GIVEN DATA -

=-=-=

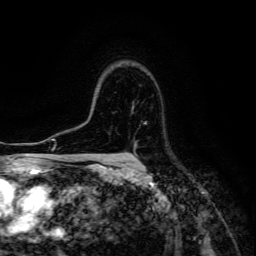
Breast MRI (dynamic contrast-enhanced), one axial slice; position 101 of 134 along the scan axis; cropped to one breast; dynamic contrast-enhanced series, time point 2 of 6 at this slice position (early post-contrast); 3 T; TE 4.7 ms, TR 8.9 ms; 1.2 mm slice thickness; 256 × 256 image matrix. Female patient.
Outlined on this slice (semi-automatically segmented with operator editing):
- enhancing-tissue mask used for the functional tumour volume (all voxels passing the contrast-enhancement thresholds inside the analysis volume; usually the tumour): box from (x=127, y=147) to (x=136, y=160) px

=-=-=

TASK DESCRIPTION - The data above must be written out again word for word, without its pictures.

TASK ANSWER -
Breast MRI (dynamic contrast-enhanced), one axial slice; position 101 of 134 along the scan axis; cropped to one breast; dynamic contrast-enhanced series, time point 2 of 6 at this slice position (early post-contrast); 3 T; TE 4.7 ms, TR 8.9 ms; 1.2 mm slice thickness; 256 × 256 image matrix. Female patient.
Outlined on this slice (semi-automatically segmented with operator editing):
- enhancing-tissue mask used for the functional tumour volume (all voxels passing the contrast-enhancement thresholds inside the analysis volume; usually the tumour): box from (x=127, y=147) to (x=136, y=160) px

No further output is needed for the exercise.